> [Exercise objective]:
Will you set down every line of text from the entries below word for word, leaving the pictures out of your answer?

Text extractions by page:

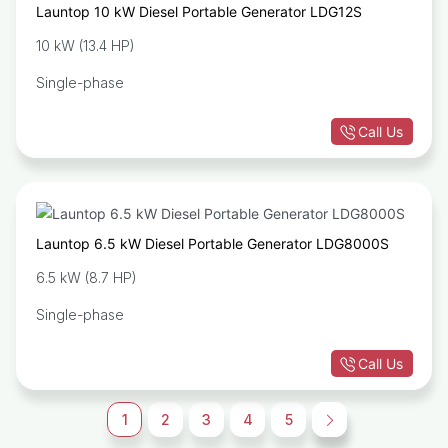
Launtop 10 kW Diesel Portable Generator LDG12S
10 kW (13.4 HP)
Single-phase
Call Us
Launtop 6.5 kW Diesel Portable Generator LDG8000S
6.5 kW (8.7 HP)
Single-phase
Call Us
1
2
3
4
5
→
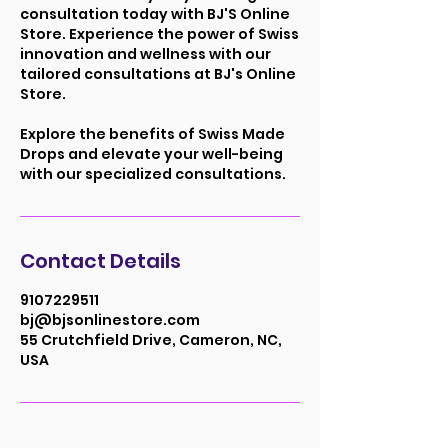
consultation today with BJ'S Online
Store. Experience the power of Swiss
innovation and wellness with our
tailored consultations at BJ's Online
Store.
Explore the benefits of Swiss Made
Drops and elevate your well-being
with our specialized consultations.
Contact Details
9107229511
bj@bjsonlinestore.com
55 Crutchfield Drive, Cameron, NC,
USA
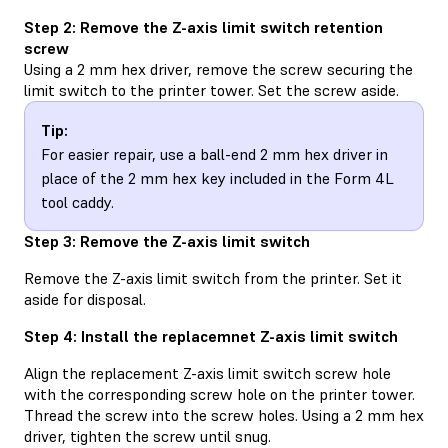
Step 2: Remove the Z-axis limit switch retention
screw
Using a 2 mm hex driver, remove the screw securing the
limit switch to the printer tower. Set the screw aside.
Tip:
For easier repair, use a ball-end 2 mm hex driver in
place of the 2 mm hex key included in the Form 4L
tool caddy.
Step 3: Remove the Z-axis limit switch
Remove the Z-axis limit switch from the printer. Set it
aside for disposal.
Step 4: Install the replacemnet Z-axis limit switch
Align the replacement Z-axis limit switch screw hole
with the corresponding screw hole on the printer tower.
Thread the screw into the screw holes. Using a 2 mm hex
driver, tighten the screw until snug.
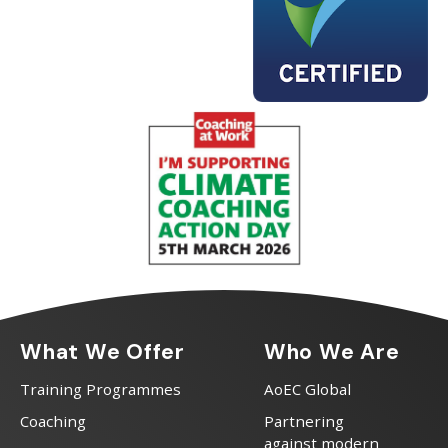
What We Offer
Who We Are
Training Programmes
AoEC Global
Coaching
Partnering
against modern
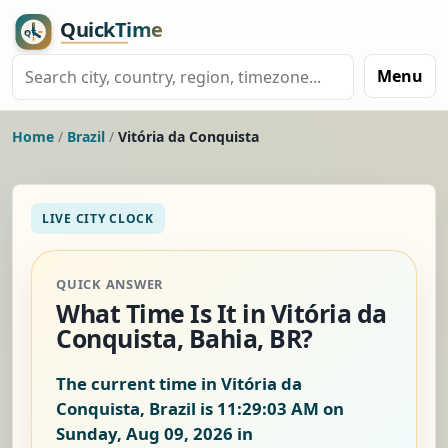
Menu
Home
/
Brazil
/
Vitória da Conquista
LIVE CITY CLOCK
QUICK ANSWER
What Time Is It in Vitória da
Conquista, Bahia, BR?
The current time in Vitória da
Conquista, Brazil is
11:29:04 AM on
Sunday, Aug 09, 2026
in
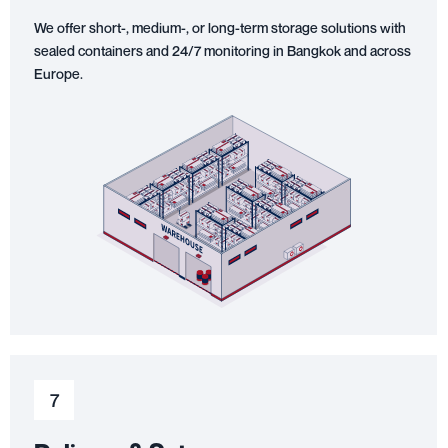
We offer short-, medium-, or long-term storage solutions with
sealed containers and 24/7 monitoring in Bangkok and across
Europe.
7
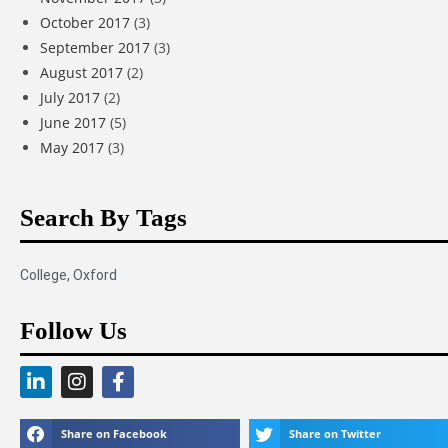
October 2017
(3)
September 2017
(3)
August 2017
(2)
July 2017
(2)
June 2017
(5)
May 2017
(3)
Search By Tags
College
,
Oxford
Follow Us
Share on Facebook
Share on Twitter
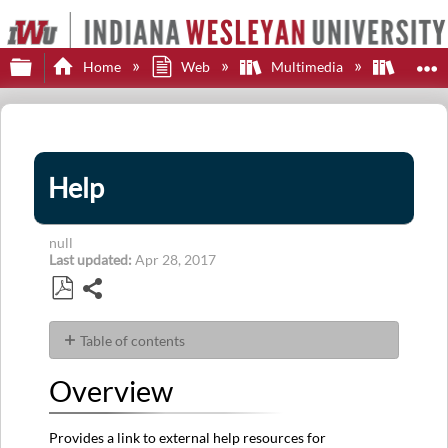
Expand/collapse global hierarchy
E
Home
Web
Multimedia
MediaC
Help
null
Last updated
Apr 28, 2017
Share
Save
as
Table of contents
PDF
Overview
Overview
Details
Provides a link to external help resources for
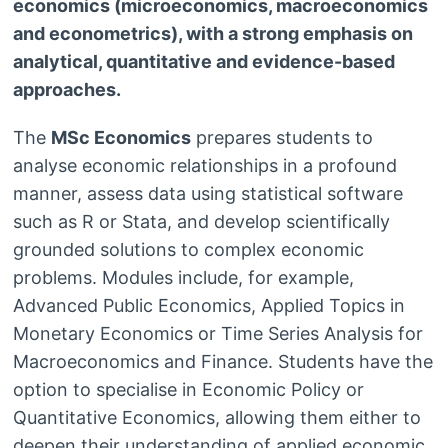
economics (microeconomics, macroeconomics
and econometrics), with a strong emphasis on
analytical, quantitative and evidence-based
approaches.
The
MSc Economics
prepares students to
analyse economic relationships in a profound
manner, assess data using statistical software
such as R or Stata, and develop scientifically
grounded solutions to complex economic
problems. Modules include, for example,
Advanced Public Economics, Applied Topics in
Monetary Economics or Time Series Analysis for
Macroeconomics and Finance. Students have the
option to specialise in Economic Policy or
Quantitative Economics, allowing them either to
deepen their understanding of applied economic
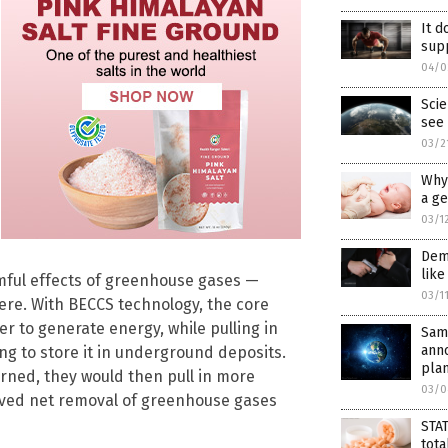
It d
supp
04/0
Scie
see 
03/2
Why 
a g
03/1
Dems
like
rmful effects of greenhouse gases —
03/1
ere. With BECCS technology, the core
r to generate energy, while pulling in
Same
anno
g to store it in underground deposits.
plan
rned, they would then pull in more
03/0
eived net removal of greenhouse gases
STAT
tota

> [Solution]:
Launtop 10 kW Diesel Portable Generator LDG12S
10 kW (13.4 HP)
Single-phase
Call Us
Launtop 6.5 kW Diesel Portable Generator LDG8000S
6.5 kW (8.7 HP)
Single-phase
Call Us
1
2
3
4
5
→
consultation today with BJ'S Online
Store. Experience the power of Swiss
innovation and wellness with our
tailored consultations at BJ's Online
Store.
Explore the benefits of Swiss Made
Drops and elevate your well-being
with our specialized consultations.
Contact Details
9107229511
bj@bjsonlinestore.com
55 Crutchfield Drive, Cameron, NC,
USA
Step 2: Remove the Z-axis limit switch retention
screw
Using a 2 mm hex driver, remove the screw securing the
limit switch to the printer tower. Set the screw aside.
Tip:
For easier repair, use a ball-end 2 mm hex driver in
place of the 2 mm hex key included in the Form 4L
tool caddy.
Step 3: Remove the Z-axis limit switch
Remove the Z-axis limit switch from the printer. Set it
aside for disposal.
Step 4: Install the replacemnet Z-axis limit switch
Align the replacement Z-axis limit switch screw hole
with the corresponding screw hole on the printer tower.
Thread the screw into the screw holes. Using a 2 mm hex
driver, tighten the screw until snug.
What We Offer
Who We Are
Training Programmes
AoEC Global
Coaching
Partnering
against modern
Menu
Home
/
Brazil
/
Vitória da Conquista
LIVE CITY CLOCK
QUICK ANSWER
What Time Is It in Vitória da
Conquista, Bahia, BR?
The current time in Vitória da
Conquista, Brazil is
11:29:04 AM on
Sunday, Aug 09, 2026
in
We offer short-, medium-, or long-term storage solutions with
sealed containers and 24/7 monitoring in Bangkok and across
Europe.
7
October 2017
(3)
September 2017
(3)
August 2017
(2)
July 2017
(2)
June 2017
(5)
May 2017
(3)
Search By Tags
College
,
Oxford
Follow Us
Share on Facebook
Share on Twitter
Expand/collapse global hierarchy
E
Home
Web
Multimedia
MediaC
Help
null
Last updated
Apr 28, 2017
Share
Save
as
Table of contents
PDF
Overview
Overview
Details
Provides a link to external help resources for
economics (microeconomics, macroeconomics
and econometrics), with a strong emphasis on
analytical, quantitative and evidence-based
approaches.
The
MSc Economics
prepares students to
analyse economic relationships in a profound
manner, assess data using statistical software
such as R or Stata, and develop scientifically
grounded solutions to complex economic
problems. Modules include, for example,
Advanced Public Economics, Applied Topics in
Monetary Economics or Time Series Analysis for
Macroeconomics and Finance. Students have the
option to specialise in Economic Policy or
Quantitative Economics, allowing them either to
deepen their understanding of applied economic
It d
supp
04/0
Scie
see 
03/2
Why 
a g
03/1
Dems
like
rmful effects of greenhouse gases —
03/1
ere. With BECCS technology, the core
r to generate energy, while pulling in
Same
anno
g to store it in underground deposits.
plan
rned, they would then pull in more
03/0
eived net removal of greenhouse gases
STAT
tota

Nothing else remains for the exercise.